*WORK ORDER:* For the word "bowl", return each line of the data in which it occurs.

'''

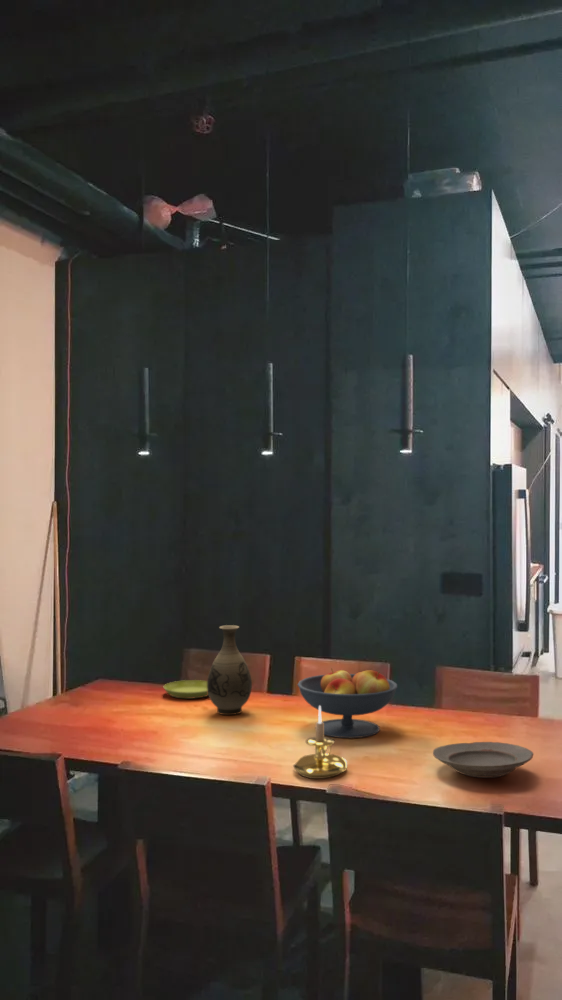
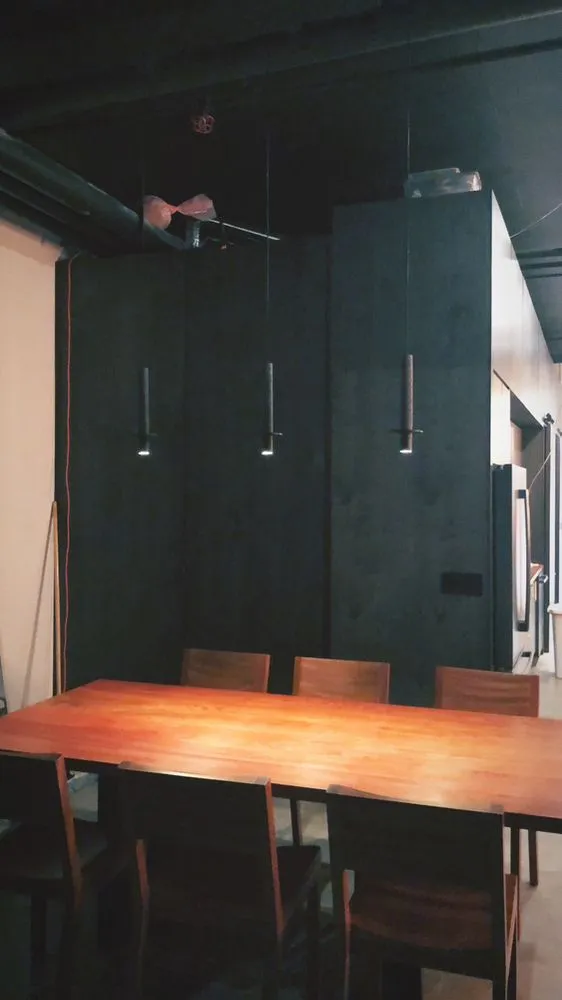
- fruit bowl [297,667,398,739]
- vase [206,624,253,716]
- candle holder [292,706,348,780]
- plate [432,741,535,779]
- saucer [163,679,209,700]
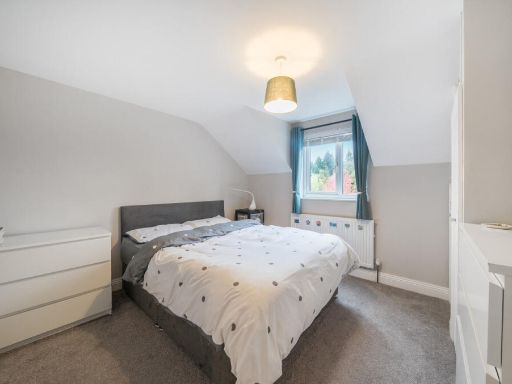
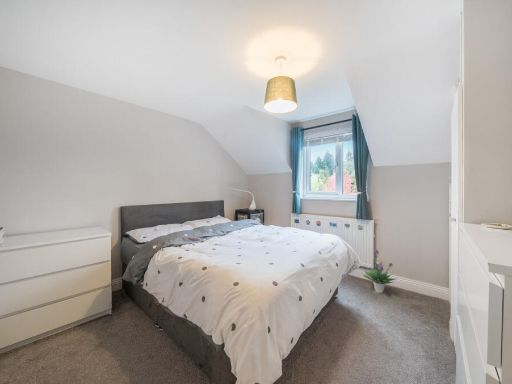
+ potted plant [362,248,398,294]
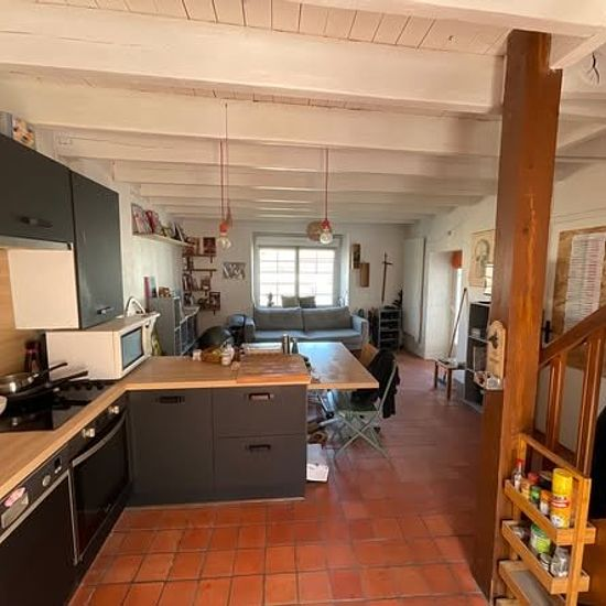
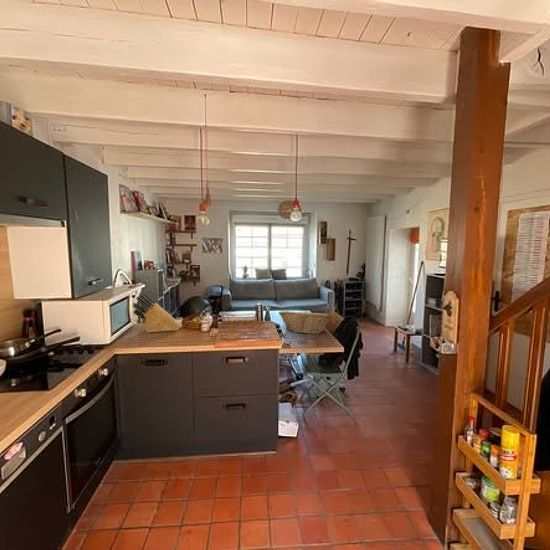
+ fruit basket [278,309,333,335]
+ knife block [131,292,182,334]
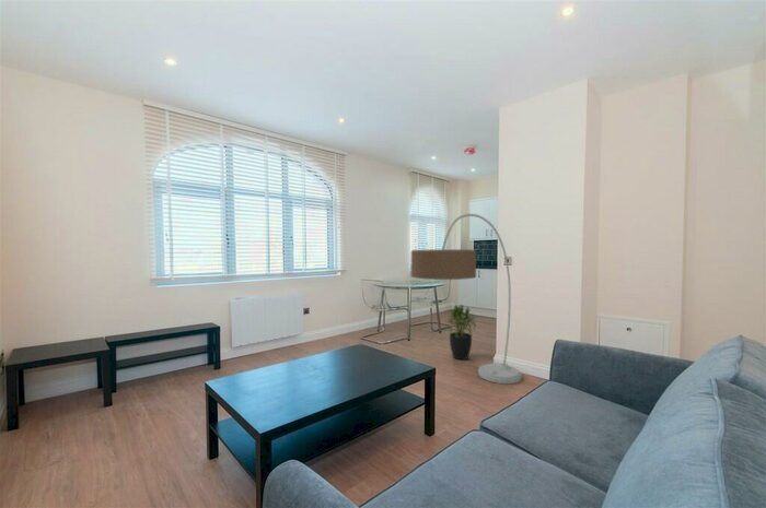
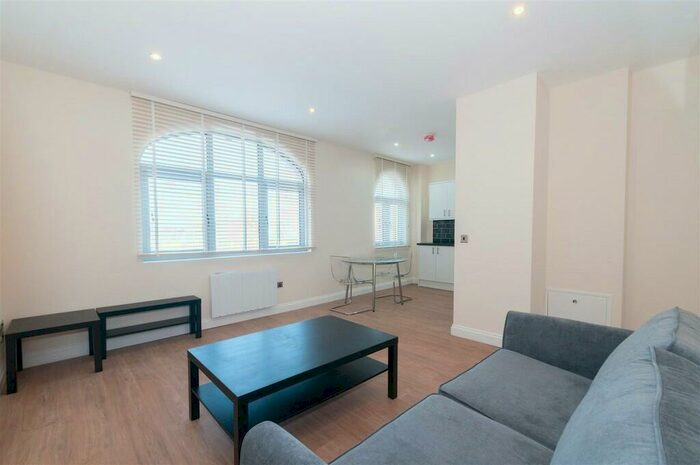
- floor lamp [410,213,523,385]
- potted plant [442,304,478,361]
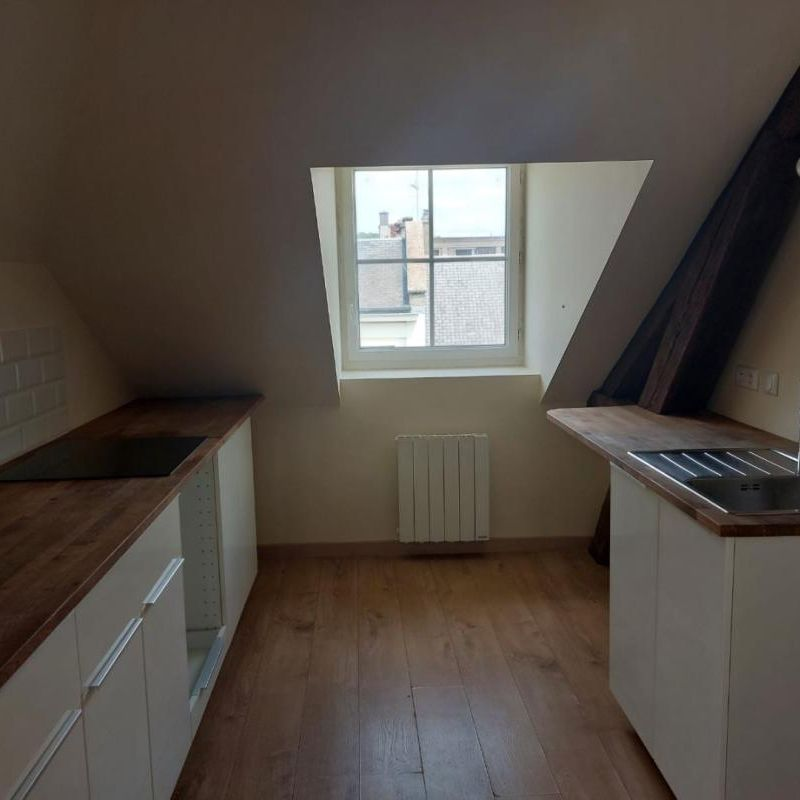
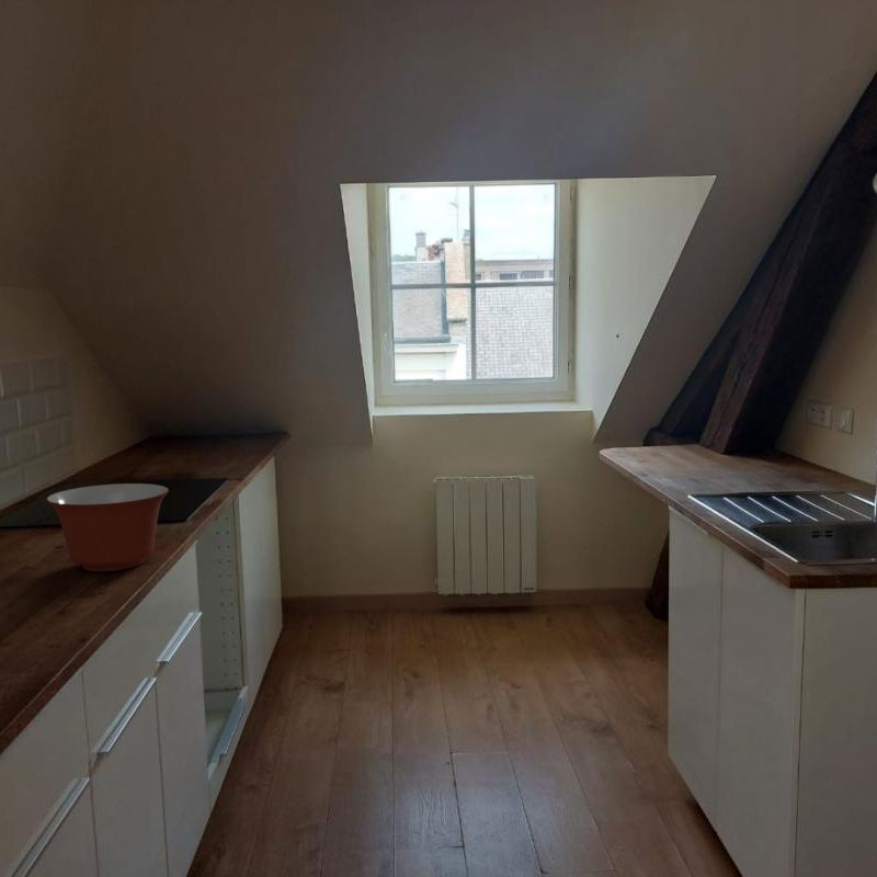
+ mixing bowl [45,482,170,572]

'''

*TASK SOLUTION:*
- fruit bowl [297,667,398,739]
+ mixing bowl [45,482,170,572]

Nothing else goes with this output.